Celtic’s incoming CEO Dominic McKay got his first taste of interaction with the Celtic support last night and certainly was given a first hand account of the unhappiness that is out there among the wider support through the way that the club has pretty much ignored the support and failed to communicate at all this season. It was bad before but got much worse as one thing after another piled up and Celtic’s potentially historic Ten-in-a-Row collapsed around the club. Much of it of course was self-inflicted and the Govanites could hardly believe their luck as Celtic self imploded.

McKay has some job on his hands, but he probably knows this already. The support has to be convinced to renew – despite not knowing yet who the manager will be and whether we’ll be allowed back into games. The long promised ‘Added Value’ has not been delivered and calls to simply move on will leave a bad taste in many supporters mouths.
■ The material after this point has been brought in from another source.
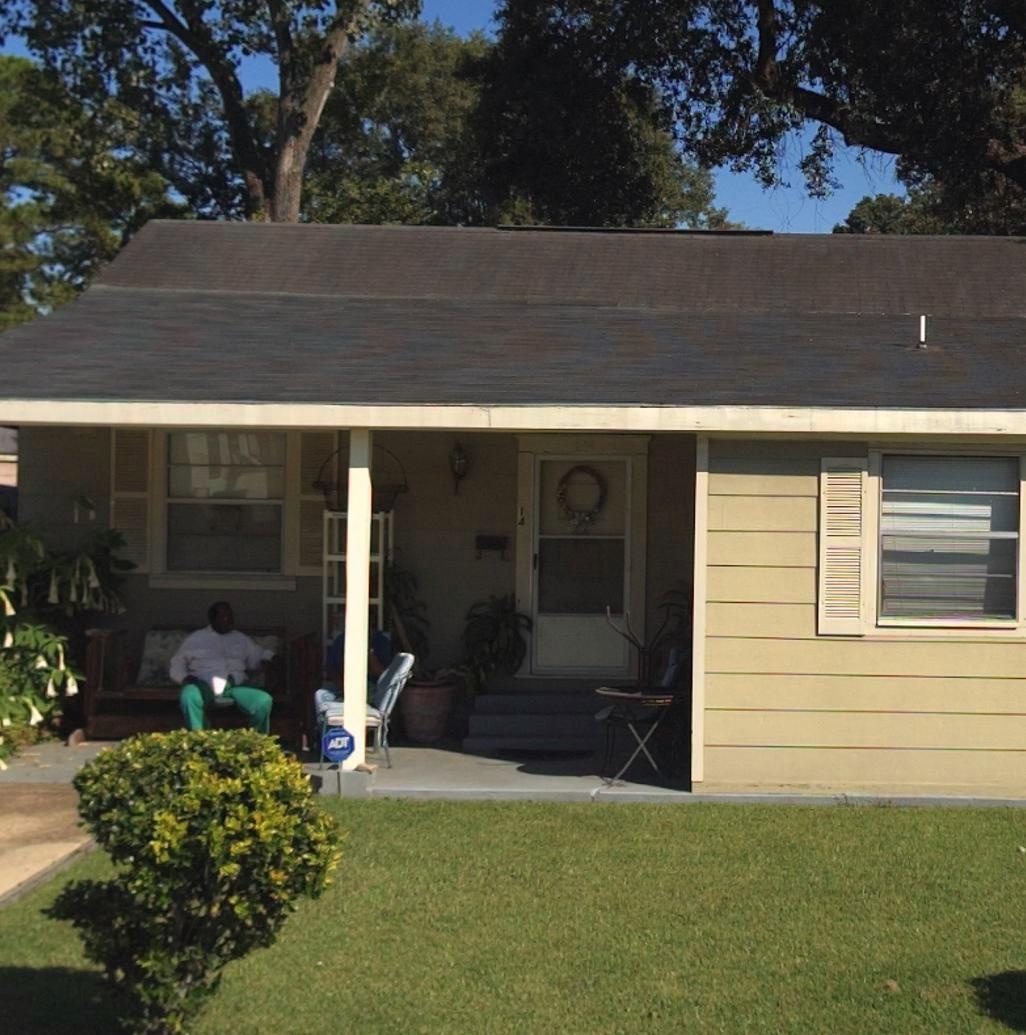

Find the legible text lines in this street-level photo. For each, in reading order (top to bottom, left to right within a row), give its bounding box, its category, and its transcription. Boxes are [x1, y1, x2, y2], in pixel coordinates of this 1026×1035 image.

[517, 505, 526, 528] StreetNumber: 14
[326, 736, 350, 751] None: ADT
The terrible communication with the custodians of our club was addressed last night but the proof is in the pudding. There was a fans media conference yesterday with Scott Brown and there’s another meeting next week when the fans media representatives will meet with the club to discuss how we can work together next season.

Dominic McKay Photo: Lynne Cameron

Incidentally at any of these fan media events to-date, there has been no sign of the old guard sites who traditionally like to cosy up to the outgoing CEO. The new wave of Celtic Fan media are unlikely to be controlled quite so easily.

Ginty1888 from the Cynic attended the Celtic Fan Forum last night. Here’s his summary via his thread on twitter.

From various conversations with people from Celtic yesterday there seems to be no definitive date on when the new manager will be announced but the hope is that it will still happen this month. Season tickets are going to go on sale from the end of the month too.

It would be remarkable if Celtic went into June trying to sell 60,000 season tickets, with no guarantee as to when the stadium will be able to accommodate everyone buying a ticket and with no manager in place.